> AIM OF THE EXERCISE: Set out every line of text from the entries below as a Markdown table with the columns Row and Line, numbering the rows and skipping blank lines. Leave the pictures out of your answer.
________
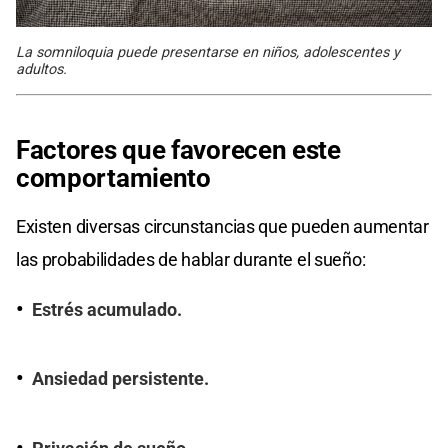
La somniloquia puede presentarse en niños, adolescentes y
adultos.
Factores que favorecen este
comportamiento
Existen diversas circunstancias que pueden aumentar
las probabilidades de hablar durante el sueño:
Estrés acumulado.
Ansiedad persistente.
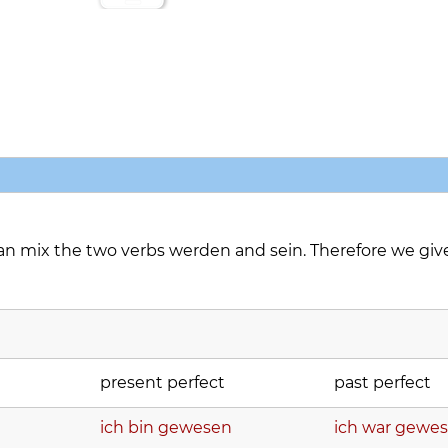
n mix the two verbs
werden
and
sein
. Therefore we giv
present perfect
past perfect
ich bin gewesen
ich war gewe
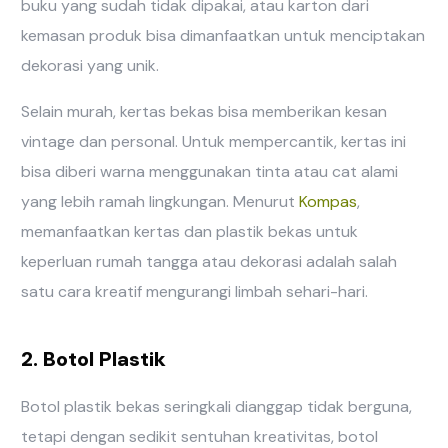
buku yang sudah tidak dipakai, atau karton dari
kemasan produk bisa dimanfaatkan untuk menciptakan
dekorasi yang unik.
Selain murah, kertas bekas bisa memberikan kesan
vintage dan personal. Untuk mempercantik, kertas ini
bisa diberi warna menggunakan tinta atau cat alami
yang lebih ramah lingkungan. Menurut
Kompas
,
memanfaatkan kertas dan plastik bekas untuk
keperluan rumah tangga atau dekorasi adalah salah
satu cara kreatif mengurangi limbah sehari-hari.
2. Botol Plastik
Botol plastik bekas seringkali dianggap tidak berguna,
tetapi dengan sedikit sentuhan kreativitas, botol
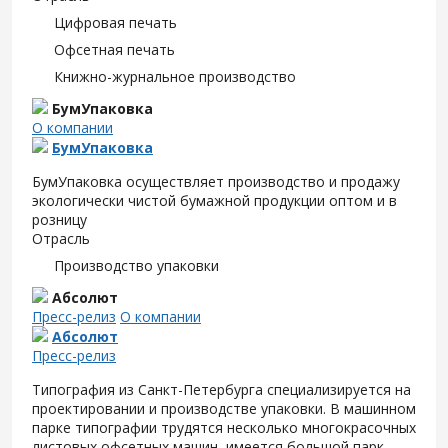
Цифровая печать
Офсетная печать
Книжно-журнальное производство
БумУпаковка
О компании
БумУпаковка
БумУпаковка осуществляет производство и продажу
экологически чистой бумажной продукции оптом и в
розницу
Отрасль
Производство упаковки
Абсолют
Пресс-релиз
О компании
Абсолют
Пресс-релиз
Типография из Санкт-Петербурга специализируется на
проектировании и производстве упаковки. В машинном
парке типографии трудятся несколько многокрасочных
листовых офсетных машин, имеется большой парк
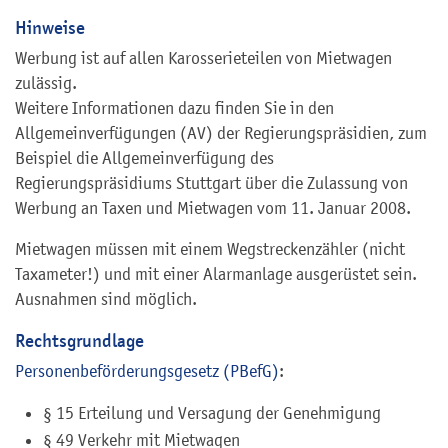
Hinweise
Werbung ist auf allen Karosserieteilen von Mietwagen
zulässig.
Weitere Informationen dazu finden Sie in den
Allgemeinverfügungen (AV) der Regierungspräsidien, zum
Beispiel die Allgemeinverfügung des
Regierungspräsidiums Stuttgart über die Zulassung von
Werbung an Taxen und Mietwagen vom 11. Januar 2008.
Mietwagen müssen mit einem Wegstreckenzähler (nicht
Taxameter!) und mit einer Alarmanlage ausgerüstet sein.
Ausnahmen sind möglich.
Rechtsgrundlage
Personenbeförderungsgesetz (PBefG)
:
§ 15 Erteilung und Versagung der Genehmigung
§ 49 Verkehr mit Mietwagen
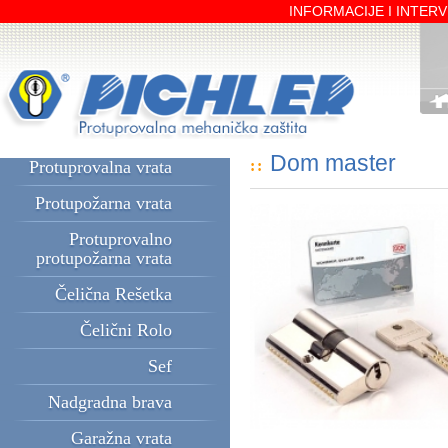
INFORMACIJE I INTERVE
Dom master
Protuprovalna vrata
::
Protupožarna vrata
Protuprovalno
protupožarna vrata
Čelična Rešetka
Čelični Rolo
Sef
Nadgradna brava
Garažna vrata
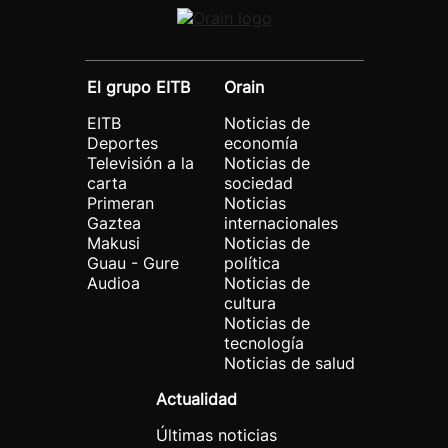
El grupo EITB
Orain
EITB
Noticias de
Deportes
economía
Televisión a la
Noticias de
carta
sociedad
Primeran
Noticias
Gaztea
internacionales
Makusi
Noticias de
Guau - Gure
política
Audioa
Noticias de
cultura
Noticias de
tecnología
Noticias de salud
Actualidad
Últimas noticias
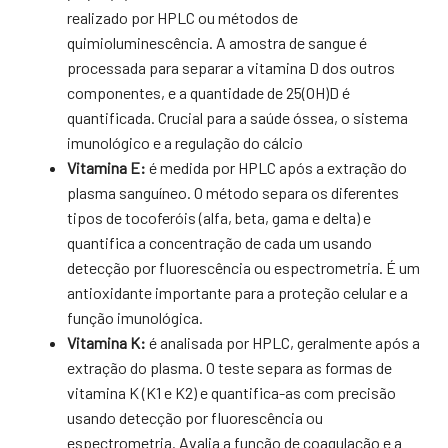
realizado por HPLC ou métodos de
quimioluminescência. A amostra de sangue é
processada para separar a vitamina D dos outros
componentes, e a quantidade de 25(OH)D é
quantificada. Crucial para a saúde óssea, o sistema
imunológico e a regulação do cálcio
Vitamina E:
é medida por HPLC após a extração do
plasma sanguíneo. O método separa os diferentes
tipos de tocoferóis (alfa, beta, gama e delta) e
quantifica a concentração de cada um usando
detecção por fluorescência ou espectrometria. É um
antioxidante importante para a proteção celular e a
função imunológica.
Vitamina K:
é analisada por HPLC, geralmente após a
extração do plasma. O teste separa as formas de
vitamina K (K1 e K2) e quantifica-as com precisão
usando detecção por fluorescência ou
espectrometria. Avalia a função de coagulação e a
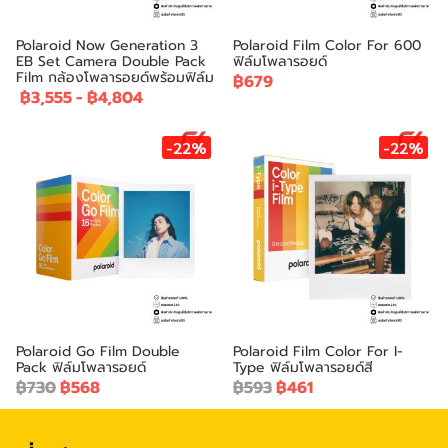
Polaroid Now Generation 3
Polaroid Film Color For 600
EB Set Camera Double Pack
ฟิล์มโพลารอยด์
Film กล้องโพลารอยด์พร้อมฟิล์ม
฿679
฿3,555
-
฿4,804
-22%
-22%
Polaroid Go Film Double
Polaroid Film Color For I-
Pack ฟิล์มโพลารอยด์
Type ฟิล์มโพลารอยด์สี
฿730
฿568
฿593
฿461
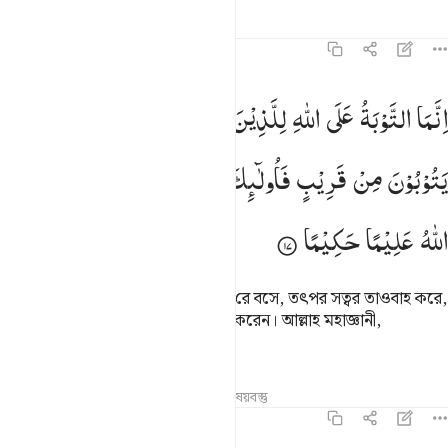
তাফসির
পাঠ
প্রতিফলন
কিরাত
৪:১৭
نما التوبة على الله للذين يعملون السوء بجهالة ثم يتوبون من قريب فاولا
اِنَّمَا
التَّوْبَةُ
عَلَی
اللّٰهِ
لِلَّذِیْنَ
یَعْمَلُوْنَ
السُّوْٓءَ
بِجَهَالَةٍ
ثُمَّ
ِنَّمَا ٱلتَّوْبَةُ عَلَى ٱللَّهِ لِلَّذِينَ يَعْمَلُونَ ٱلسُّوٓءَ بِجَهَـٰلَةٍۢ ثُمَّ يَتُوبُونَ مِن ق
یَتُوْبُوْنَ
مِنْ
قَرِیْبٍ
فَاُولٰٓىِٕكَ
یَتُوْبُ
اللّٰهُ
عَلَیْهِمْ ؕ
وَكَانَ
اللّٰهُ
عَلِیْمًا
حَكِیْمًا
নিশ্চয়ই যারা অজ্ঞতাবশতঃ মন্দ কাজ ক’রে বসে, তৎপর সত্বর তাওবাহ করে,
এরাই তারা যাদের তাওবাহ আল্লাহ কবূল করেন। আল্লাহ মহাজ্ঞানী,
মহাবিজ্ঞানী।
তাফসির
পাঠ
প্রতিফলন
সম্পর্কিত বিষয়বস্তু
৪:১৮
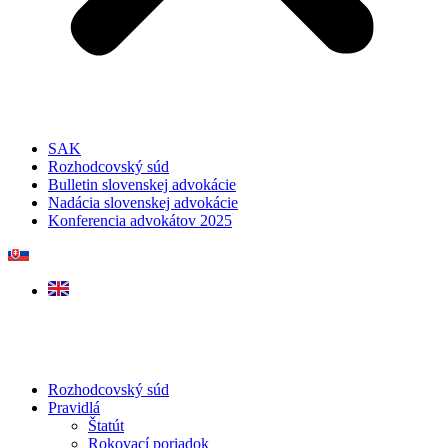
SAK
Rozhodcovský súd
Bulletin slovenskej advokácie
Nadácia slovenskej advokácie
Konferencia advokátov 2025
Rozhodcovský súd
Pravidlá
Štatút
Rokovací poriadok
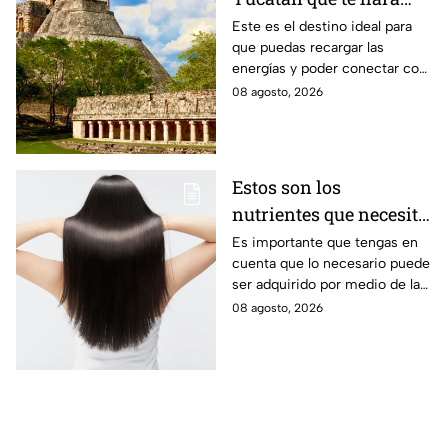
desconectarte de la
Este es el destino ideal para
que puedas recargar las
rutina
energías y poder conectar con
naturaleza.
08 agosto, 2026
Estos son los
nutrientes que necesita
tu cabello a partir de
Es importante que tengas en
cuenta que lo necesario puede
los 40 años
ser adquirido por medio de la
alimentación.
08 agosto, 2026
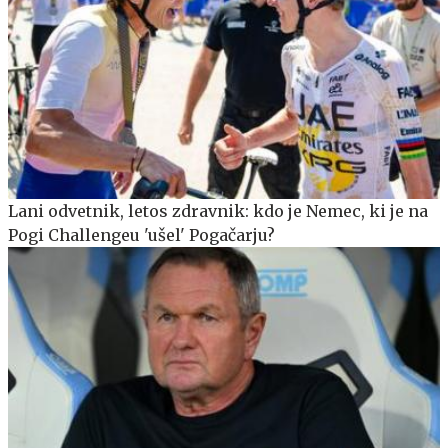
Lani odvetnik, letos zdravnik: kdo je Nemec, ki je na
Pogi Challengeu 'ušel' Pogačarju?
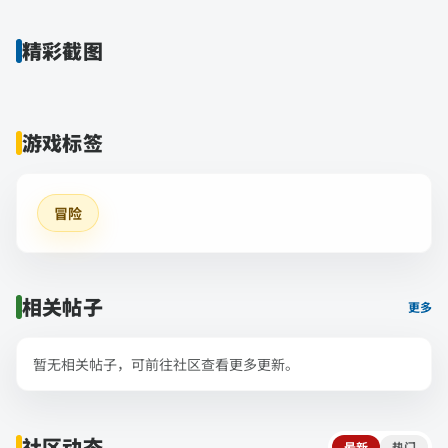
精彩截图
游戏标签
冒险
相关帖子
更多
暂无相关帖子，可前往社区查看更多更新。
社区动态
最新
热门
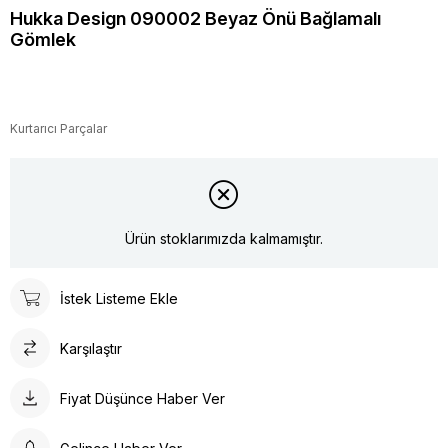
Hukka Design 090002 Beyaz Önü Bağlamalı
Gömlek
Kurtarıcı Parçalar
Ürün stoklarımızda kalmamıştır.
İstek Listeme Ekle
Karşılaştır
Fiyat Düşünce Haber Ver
________
> ANSWER:
| Row | Line |
|---|---|
| 1 | La somniloquia puede presentarse en niños, adolescentes y |
| 2 | adultos. |
| 3 | Factores que favorecen este |
| 4 | comportamiento |
| 5 | Existen diversas circunstancias que pueden aumentar |
| 6 | las probabilidades de hablar durante el sueño: |
| 7 | Estrés acumulado. |
| 8 | Ansiedad persistente. |
| 9 | n mix the two verbs |
| 10 | werden |
| 11 | and |
| 12 | sein |
| 13 | . Therefore we giv |
| 14 | present perfect |
| 15 | past perfect |
| 16 | ich bin gewesen |
| 17 | ich war gewe |
| 18 | buku yang sudah tidak dipakai, atau karton dari |
| 19 | kemasan produk bisa dimanfaatkan untuk menciptakan |
| 20 | dekorasi yang unik. |
| 21 | Selain murah, kertas bekas bisa memberikan kesan |
| 22 | vintage dan personal. Untuk mempercantik, kertas ini |
| 23 | bisa diberi warna menggunakan tinta atau cat alami |
| 24 | yang lebih ramah lingkungan. Menurut |
| 25 | Kompas |
| 26 | , |
| 27 | memanfaatkan kertas dan plastik bekas untuk |
| 28 | keperluan rumah tangga atau dekorasi adalah salah |
| 29 | satu cara kreatif mengurangi limbah sehari-hari. |
| 30 | 2. Botol Plastik |
| 31 | Botol plastik bekas seringkali dianggap tidak berguna, |
| 32 | tetapi dengan sedikit sentuhan kreativitas, botol |
| 33 | Цифровая печать |
| 34 | Офсетная печать |
| 35 | Книжно-журнальное производство |
| 36 | БумУпаковка |
| 37 | О компании |
| 38 | БумУпаковка |
| 39 | БумУпаковка осуществляет производство и продажу |
| 40 | экологически чистой бумажной продукции оптом и в |
| 41 | розницу |
| 42 | Отрасль |
| 43 | Производство упаковки |
| 44 | Абсолют |
| 45 | Пресс-релиз |
| 46 | О компании |
| 47 | Абсолют |
| 48 | Пресс-релиз |
| 49 | Типография из Санкт-Петербурга специализируется на |
| 50 | проектировании и производстве упаковки. В машинном |
| 51 | парке типографии трудятся несколько многокрасочных |
| 52 | листовых офсетных машин, имеется большой парк |
| 53 | Hinweise |
| 54 | Werbung ist auf allen Karosserieteilen von Mietwagen |
| 55 | zulässig. |
| 56 | Weitere Informationen dazu finden Sie in den |
| 57 | Allgemeinverfügungen (AV) der Regierungspräsidien, zum |
| 58 | Beispiel die Allgemeinverfügung des |
| 59 | Regierungspräsidiums Stuttgart über die Zulassung von |
| 60 | Werbung an Taxen und Mietwagen vom 11. Januar 2008. |
| 61 | Mietwagen müssen mit einem Wegstreckenzähler (nicht |
| 62 | Taxameter!) und mit einer Alarmanlage ausgerüstet sein. |
| 63 | Ausnahmen sind möglich. |
| 64 | Rechtsgrundlage |
| 65 | Personenbeförderungsgesetz (PBefG) |
| 66 | : |
| 67 | § 15 Erteilung und Versagung der Genehmigung |
| 68 | § 49 Verkehr mit Mietwagen |
| 69 | INFORMACIJE I INTERVE |
| 70 | Dom master |
| 71 | Protuprovalna vrata |
| 72 | :: |
| 73 | Protupožarna vrata |
| 74 | Protuprovalno |
| 75 | protupožarna vrata |
| 76 | Čelična Rešetka |
| 77 | Čelični Rolo |
| 78 | Sef |
| 79 | Nadgradna brava |
| 80 | Garažna vrata |
| 81 | El grupo EITB |
| 82 | Orain |
| 83 | EITB |
| 84 | Noticias de |
| 85 | Deportes |
| 86 | economía |
| 87 | Televisión a la |
| 88 | Noticias de |
| 89 | carta |
| 90 | sociedad |
| 91 | Primeran |
| 92 | Noticias |
| 93 | Gaztea |
| 94 | internacionales |
| 95 | Makusi |
| 96 | Noticias de |
| 97 | Guau - Gure |
| 98 | política |
| 99 | Audioa |
| 100 | Noticias de |
| 101 | cultura |
| 102 | Noticias de |
| 103 | tecnología |
| 104 | Noticias de salud |
| 105 | Actualidad |
| 106 | Últimas noticias |
| 107 | realizado por HPLC ou métodos de |
| 108 | quimioluminescência. A amostra de sangue é |
| 109 | processada para separar a vitamina D dos outros |
| 110 | componentes, e a quantidade de 25(OH)D é |
| 111 | quantificada. Crucial para a saúde óssea, o sistema |
| 112 | imunológico e a regulação do cálcio |
| 113 | Vitamina E: |
| 114 | é medida por HPLC após a extração do |
| 115 | plasma sanguíneo. O método separa os diferentes |
| 116 | tipos de tocoferóis (alfa, beta, gama e delta) e |
| 117 | quantifica a concentração de cada um usando |
| 118 | detecção por fluorescência ou espectrometria. É um |
| 119 | antioxidante importante para a proteção celular e a |
| 120 | função imunológica. |
| 121 | Vitamina K: |
| 122 | é analisada por HPLC, geralmente após a |
| 123 | extração do plasma. O teste separa as formas de |
| 124 | vitamina K (K1 e K2) e quantifica-as com precisão |
| 125 | usando detecção por fluorescência ou |
| 126 | espectrometria. Avalia a função de coagulação e a |
| 127 | Polaroid Now Generation 3 |
| 128 | Polaroid Film Color For 600 |
| 129 | EB Set Camera Double Pack |
| 130 | ฟิล์มโพลารอยด์ |
| 131 | Film กล้องโพลารอยด์พร้อมฟิล์ม |
| 132 | ฿679 |
| 133 | ฿3,555 |
| 134 | - |
| 135 | ฿4,804 |
| 136 | -22% |
| 137 | -22% |
| 138 | Polaroid Go Film Double |
| 139 | Polaroid Film Color For I- |
| 140 | Pack ฟิล์มโพลารอยด์ |
| 141 | Type ฟิล์มโพลารอยด์สี |
| 142 | ฿730 |
| 143 | ฿568 |
| 144 | ฿593 |
| 145 | ฿461 |
| 146 | তাফসির |
| 147 | পাঠ |
| 148 | প্রতিফলন |
| 149 | কিরাত |
| 150 | ৪:১৭ |
| 151 | نما التوبة على الله للذين يعملون السوء بجهالة ثم يتوبون من قريب فاولا |
| 152 | اِنَّمَا |
| 153 | التَّوْبَةُ |
| 154 | عَلَی |
| 155 | اللّٰهِ |
| 156 | لِلَّذِیْنَ |
| 157 | یَعْمَلُوْنَ |
| 158 | السُّوْٓءَ |
| 159 | بِجَهَالَةٍ |
| 160 | ثُمَّ |
| 161 | ِنَّمَا ٱلتَّوْبَةُ عَلَى ٱللَّهِ لِلَّذِينَ يَعْمَلُونَ ٱلسُّوٓءَ بِجَهَـٰلَةٍۢ ثُمَّ يَتُوبُونَ مِن ق |
| 162 | یَتُوْبُوْنَ |
| 163 | مِنْ |
| 164 | قَرِیْبٍ |
| 165 | فَاُولٰٓىِٕكَ |
| 166 | یَتُوْبُ |
| 167 | اللّٰهُ |
| 168 | عَلَیْهِمْ ؕ |
| 169 | وَكَانَ |
| 170 | اللّٰهُ |
| 171 | عَلِیْمًا |
| 172 | حَكِیْمًا |
| 173 | নিশ্চয়ই যারা অজ্ঞতাবশতঃ মন্দ কাজ ক’রে বসে, তৎপর সত্বর তাওবাহ করে, |
| 174 | এরাই তারা যাদের তাওবাহ আল্লাহ কবূল করেন। আল্লাহ মহাজ্ঞানী, |
| 175 | মহাবিজ্ঞানী। |
| 176 | তাফসির |
| 177 | পাঠ |
| 178 | প্রতিফলন |
| 179 | সম্পর্কিত বিষয়বস্তু |
| 180 | ৪:১৮ |
| 181 | SAK |
| 182 | Rozhodcovský súd |
| 183 | Bulletin slovenskej advokácie |
| 184 | Nadácia slovenskej advokácie |
| 185 | Konferencia advokátov 2025 |
| 186 | Rozhodcovský súd |
| 187 | Pravidlá |
| 188 | Štatút |
| 189 | Rokovací poriadok |
| 190 | desconectarte de la |
| 191 | Este es el destino ideal para |
| 192 | que puedas recargar las |
| 193 | rutina |
| 194 | energías y poder conectar con |
| 195 | naturaleza. |
| 196 | 08 agosto, 2026 |
| 197 | Estos son los |
| 198 | nutrientes que necesita |
| 199 | tu cabello a partir de |
| 200 | Es importante que tengas en |
| 201 | cuenta que lo necesario puede |
| 202 | los 40 años |
| 203 | ser adquirido por medio de la |
| 204 | alimentación. |
| 205 | 08 agosto, 2026 |
| 206 | Lani odvetnik, letos zdravnik: kdo je Nemec, ki je na |
| 207 | Pogi Challengeu 'ušel' Pogačarju? |
| 208 | 精彩截图 |
| 209 | 游戏标签 |
| 210 | 冒险 |
| 211 | 相关帖子 |
| 212 | 更多 |
| 213 | 暂无相关帖子，可前往社区查看更多更新。 |
| 214 | 社区动态 |
| 215 | 最新 |
| 216 | 热门 |
| 217 | Hukka Design 090002 Beyaz Önü Bağlamalı |
| 218 | Gömlek |
| 219 | Kurtarıcı Parçalar |
| 220 | Ürün stoklarımızda kalmamıştır. |
| 221 | İstek Listeme Ekle |
| 222 | Karşılaştır |
| 223 | Fiyat Düşünce Haber Ver |